### Brano citato
::::::::

Fu un importante rinnovatore degli studi di archeologia, in particolare per la storia dell'arte antica in Italia, in contatto con la cultura europea del suo tempo.
Nacque da una antica famiglia nobile senese, i Bianchi Bandinelli Paparoni, a cui apparteneva papa Alessandro III. Il padre, Mario (1848 - 1930), avvocato e proprietario terriero, fu per diversi anni sindaco di Siena (1906 - 1913). La madre, Margherita Ottilie von Korn (1878 - 1905), proveniva da una facoltosa famiglia tedesca della piccola nobiltà di Rudelsdorf (oggi Drołtowice, paese presso Syców in Bassa Slesia), vicino a Breslavia, e morì prematuramente quando Ranuccio aveva cinque anni.
Ricevette la prima formazione in casa, sotto la guida della nonna materna, la viennese Rosa Arbesser, che tra il 1861 e il 1868 era stata istitutrice di Margherita di Savoia. Proseguì quindi al liceo Piccolomini di Siena, e dal 1918 intraprese gli studi di archeologia presso l'Università di Roma, dove si laureò nel 1923. Si sposò nel 1924 con Maria Garrone (1901-1977), dalla quale ebbe due figlie, Marta (nata nel 1924) e Sandra (nata nel 1928).
Fu inizialmente in dubbio se dedicarsi alla gestione delle proprietà di famiglia, occupandosi solo privatamente degli studi archeologici; scelse poi di farne la propria professione. Dopo la morte del padre nel 1930, vendette nel 1934 la casa di famiglia (villa il Pavone), conservando la villa di Geggiano e continuando a occuparsi dei terreni di famiglia.
Dopo la laurea e la pubblicazione della tesi, riguardante la città etrusca di Chiusi, nella collana Monumenti Antichi dei Lincei, fu chiamato a lavorare provvisoriamente presso il Museo archeologico di Firenze, occupandosi soprattutto di raccogliere e pubblicare i materiali della civiltà etrusca. Al Congresso nazionale etrusco di Firenze del 1926, si fece promotore di un progetto di Carta archeologica del territorio, per la raccolta della documentazione sui resti antichi, a quell'epoca ancora largamente insufficiente.

::::::::

### Richiesta A
Secondo il brano citato, presso quale università iniziò gli studi di archeologia nel 1918?

(Dati estratti da una raccolta)

::::::::

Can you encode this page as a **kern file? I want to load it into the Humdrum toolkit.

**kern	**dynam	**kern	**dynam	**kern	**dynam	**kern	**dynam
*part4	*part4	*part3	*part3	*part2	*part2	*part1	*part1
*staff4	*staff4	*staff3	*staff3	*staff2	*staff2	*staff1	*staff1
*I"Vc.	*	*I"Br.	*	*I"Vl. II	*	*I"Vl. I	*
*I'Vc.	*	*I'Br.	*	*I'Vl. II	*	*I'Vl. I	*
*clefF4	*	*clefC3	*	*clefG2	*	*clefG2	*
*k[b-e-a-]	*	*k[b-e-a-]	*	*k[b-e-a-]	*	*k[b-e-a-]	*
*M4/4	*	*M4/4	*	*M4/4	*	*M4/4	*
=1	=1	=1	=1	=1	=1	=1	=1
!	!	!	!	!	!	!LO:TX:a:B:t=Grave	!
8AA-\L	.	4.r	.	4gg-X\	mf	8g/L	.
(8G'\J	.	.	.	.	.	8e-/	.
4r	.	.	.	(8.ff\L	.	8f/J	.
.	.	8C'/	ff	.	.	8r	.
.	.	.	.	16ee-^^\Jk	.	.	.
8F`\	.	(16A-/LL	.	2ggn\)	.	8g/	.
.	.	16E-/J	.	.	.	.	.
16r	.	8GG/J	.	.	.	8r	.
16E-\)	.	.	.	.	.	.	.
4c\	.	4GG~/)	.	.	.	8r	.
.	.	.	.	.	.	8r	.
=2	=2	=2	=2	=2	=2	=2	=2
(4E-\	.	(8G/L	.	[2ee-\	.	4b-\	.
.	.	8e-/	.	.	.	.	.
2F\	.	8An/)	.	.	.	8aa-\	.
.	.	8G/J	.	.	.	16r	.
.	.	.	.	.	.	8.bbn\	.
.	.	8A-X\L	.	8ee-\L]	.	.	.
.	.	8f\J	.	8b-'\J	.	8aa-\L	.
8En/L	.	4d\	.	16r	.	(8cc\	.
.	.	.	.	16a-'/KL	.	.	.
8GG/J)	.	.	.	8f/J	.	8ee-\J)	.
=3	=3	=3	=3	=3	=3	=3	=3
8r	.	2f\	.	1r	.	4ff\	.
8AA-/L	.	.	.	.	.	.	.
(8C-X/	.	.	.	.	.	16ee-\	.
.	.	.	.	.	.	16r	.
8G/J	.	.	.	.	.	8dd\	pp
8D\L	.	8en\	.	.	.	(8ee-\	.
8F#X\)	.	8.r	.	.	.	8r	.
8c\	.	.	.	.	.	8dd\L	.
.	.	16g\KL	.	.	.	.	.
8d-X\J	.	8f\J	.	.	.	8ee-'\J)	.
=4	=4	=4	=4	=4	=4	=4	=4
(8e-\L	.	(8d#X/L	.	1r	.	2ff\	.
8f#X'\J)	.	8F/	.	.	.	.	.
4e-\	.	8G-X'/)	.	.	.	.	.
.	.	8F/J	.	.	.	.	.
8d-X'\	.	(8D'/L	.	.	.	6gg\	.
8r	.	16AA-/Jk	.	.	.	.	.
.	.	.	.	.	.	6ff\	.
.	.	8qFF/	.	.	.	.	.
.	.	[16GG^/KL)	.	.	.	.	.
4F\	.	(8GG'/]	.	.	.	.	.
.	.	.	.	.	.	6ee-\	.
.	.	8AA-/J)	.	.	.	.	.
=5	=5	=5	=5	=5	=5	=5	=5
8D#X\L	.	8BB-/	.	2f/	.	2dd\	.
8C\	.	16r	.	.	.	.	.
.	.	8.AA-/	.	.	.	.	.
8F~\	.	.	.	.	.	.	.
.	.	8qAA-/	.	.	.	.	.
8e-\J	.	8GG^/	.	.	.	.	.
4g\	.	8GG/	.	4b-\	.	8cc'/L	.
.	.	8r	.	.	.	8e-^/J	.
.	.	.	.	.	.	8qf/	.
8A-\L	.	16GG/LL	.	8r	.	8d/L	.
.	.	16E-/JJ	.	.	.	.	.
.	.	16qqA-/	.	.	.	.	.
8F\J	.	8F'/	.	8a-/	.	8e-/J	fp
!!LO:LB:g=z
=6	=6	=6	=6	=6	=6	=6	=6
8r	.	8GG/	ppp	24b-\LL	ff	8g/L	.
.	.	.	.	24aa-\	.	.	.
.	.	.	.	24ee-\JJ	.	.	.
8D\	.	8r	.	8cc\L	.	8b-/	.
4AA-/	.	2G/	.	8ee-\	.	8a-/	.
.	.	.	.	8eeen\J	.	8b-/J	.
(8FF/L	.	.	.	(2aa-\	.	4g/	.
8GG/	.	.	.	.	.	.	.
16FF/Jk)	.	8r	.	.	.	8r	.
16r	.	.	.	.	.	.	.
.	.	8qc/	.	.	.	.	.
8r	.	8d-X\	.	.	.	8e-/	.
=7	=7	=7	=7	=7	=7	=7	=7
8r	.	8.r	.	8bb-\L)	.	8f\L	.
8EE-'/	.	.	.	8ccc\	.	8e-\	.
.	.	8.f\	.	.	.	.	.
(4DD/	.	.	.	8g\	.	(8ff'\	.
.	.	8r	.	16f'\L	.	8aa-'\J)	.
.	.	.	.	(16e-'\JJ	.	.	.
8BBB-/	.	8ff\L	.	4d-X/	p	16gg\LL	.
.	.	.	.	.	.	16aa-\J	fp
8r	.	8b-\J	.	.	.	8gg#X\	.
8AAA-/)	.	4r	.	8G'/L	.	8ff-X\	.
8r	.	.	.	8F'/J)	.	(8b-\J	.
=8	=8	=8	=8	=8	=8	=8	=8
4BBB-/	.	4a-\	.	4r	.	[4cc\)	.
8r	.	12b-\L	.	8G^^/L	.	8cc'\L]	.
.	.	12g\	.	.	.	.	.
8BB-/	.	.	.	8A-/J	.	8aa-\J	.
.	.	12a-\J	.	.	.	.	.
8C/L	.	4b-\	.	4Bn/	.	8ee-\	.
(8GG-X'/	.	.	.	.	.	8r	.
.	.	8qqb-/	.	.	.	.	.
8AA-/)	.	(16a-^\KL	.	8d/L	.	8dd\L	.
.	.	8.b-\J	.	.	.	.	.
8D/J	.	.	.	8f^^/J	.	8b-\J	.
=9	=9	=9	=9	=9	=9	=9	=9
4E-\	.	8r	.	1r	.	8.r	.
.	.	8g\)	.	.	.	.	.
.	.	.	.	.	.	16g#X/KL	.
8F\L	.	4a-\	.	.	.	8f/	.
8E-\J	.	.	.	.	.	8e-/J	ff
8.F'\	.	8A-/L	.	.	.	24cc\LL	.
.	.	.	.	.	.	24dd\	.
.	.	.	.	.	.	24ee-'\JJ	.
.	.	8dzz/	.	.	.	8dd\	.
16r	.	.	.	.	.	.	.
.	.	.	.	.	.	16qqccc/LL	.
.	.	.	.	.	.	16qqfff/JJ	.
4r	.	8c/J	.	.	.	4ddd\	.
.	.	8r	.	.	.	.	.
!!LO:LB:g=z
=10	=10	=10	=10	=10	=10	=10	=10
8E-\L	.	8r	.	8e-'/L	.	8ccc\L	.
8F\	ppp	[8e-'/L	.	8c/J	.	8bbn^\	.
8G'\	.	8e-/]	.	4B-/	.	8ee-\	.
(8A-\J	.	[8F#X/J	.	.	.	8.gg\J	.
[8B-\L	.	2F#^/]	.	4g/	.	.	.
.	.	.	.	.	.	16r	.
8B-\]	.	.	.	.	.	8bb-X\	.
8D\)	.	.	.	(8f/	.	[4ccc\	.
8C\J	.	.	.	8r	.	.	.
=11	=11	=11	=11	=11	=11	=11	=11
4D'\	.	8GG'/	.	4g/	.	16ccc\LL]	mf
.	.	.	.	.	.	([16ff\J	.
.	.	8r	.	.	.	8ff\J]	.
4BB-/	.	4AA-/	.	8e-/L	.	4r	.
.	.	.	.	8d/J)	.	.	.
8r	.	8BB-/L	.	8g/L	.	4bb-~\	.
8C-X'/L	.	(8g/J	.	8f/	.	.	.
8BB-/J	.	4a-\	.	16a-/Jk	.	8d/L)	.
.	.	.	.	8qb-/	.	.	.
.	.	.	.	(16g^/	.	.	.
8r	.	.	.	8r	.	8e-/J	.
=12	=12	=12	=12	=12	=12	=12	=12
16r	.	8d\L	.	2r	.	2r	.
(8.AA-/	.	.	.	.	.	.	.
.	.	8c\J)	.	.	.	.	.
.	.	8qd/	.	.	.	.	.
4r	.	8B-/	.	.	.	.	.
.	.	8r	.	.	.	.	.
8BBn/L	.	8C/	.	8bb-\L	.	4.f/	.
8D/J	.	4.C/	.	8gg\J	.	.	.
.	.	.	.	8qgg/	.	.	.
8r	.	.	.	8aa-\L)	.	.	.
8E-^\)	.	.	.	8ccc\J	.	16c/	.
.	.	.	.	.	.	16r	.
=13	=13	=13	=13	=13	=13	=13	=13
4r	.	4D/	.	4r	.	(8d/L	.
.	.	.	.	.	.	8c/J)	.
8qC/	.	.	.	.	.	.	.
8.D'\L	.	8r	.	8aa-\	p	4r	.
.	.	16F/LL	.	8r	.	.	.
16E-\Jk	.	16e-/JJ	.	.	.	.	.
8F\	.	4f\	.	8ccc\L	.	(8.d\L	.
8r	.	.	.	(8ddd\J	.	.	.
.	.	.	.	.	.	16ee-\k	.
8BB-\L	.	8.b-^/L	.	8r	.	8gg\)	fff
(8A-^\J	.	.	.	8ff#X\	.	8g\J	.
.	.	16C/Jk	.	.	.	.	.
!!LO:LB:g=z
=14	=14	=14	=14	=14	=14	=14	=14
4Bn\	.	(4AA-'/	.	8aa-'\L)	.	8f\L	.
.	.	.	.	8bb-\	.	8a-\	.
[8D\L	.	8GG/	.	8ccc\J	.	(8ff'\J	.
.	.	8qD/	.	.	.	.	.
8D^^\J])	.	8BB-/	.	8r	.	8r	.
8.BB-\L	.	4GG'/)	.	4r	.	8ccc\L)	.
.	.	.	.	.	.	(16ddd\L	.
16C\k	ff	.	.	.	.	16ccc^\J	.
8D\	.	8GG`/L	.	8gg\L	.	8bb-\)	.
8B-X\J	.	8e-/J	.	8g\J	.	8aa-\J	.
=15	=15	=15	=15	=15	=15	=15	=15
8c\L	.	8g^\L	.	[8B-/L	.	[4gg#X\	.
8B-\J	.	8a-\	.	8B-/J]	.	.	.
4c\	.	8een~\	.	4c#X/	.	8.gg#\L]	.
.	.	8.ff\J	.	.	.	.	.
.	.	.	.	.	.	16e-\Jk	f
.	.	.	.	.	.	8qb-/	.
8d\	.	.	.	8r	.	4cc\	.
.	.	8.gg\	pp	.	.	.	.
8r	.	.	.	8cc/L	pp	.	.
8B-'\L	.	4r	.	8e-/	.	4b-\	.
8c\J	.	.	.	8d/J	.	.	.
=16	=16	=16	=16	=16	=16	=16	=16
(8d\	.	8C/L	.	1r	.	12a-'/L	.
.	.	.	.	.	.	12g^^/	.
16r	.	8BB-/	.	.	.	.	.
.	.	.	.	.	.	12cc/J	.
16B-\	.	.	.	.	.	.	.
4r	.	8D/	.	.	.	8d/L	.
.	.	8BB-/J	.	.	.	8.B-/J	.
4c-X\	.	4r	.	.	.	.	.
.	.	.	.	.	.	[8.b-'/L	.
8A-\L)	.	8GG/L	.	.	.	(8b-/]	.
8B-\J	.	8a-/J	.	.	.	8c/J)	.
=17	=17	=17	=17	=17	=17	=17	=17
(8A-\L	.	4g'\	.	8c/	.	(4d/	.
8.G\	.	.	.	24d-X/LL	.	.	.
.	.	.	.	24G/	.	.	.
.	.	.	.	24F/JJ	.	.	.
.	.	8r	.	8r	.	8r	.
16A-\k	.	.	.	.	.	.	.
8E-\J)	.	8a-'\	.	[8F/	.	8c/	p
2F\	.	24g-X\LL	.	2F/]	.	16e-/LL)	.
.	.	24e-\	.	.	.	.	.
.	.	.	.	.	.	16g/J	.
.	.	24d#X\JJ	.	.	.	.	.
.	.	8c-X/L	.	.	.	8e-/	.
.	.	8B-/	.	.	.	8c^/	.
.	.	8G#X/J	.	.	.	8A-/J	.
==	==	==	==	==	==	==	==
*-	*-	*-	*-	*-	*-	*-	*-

::::::::

### Richiesta B
Conta le righe dei record che contengono la stringa "kern", distinguendo tra maiuscole e minuscole, e scrivi soltanto il numero.

### Risposta completa A
Presso l'Università di Roma.

### Risposta completa B
2